┏━━

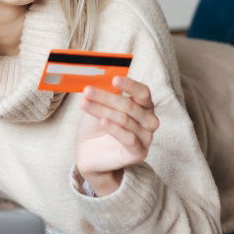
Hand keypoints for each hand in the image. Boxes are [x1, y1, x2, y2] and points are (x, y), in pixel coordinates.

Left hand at [75, 75, 158, 195]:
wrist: (88, 152)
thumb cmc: (96, 126)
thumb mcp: (99, 106)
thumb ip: (105, 94)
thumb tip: (104, 79)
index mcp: (143, 105)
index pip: (143, 92)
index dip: (130, 85)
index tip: (114, 80)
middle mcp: (148, 120)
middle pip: (130, 105)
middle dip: (106, 97)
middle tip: (87, 91)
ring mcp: (146, 138)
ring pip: (125, 120)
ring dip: (102, 111)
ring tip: (85, 105)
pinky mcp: (139, 153)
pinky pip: (129, 138)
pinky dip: (114, 129)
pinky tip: (102, 121)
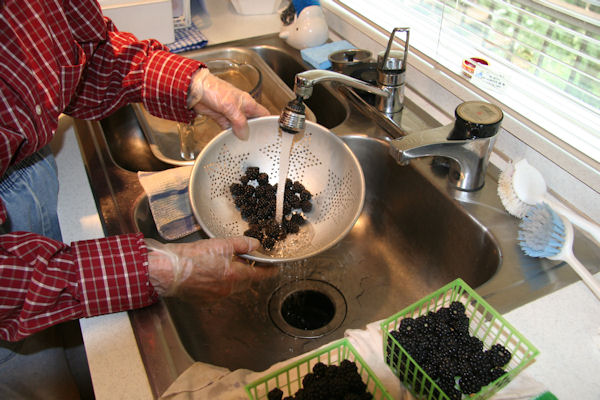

┗━━

**Your assignment**
Return each line among the entries that holds the word "pinky".

**Exercise answer**
pinky mcp: (139, 153)
pinky pip: (129, 138)
pinky dip: (114, 129)
pinky tip: (102, 121)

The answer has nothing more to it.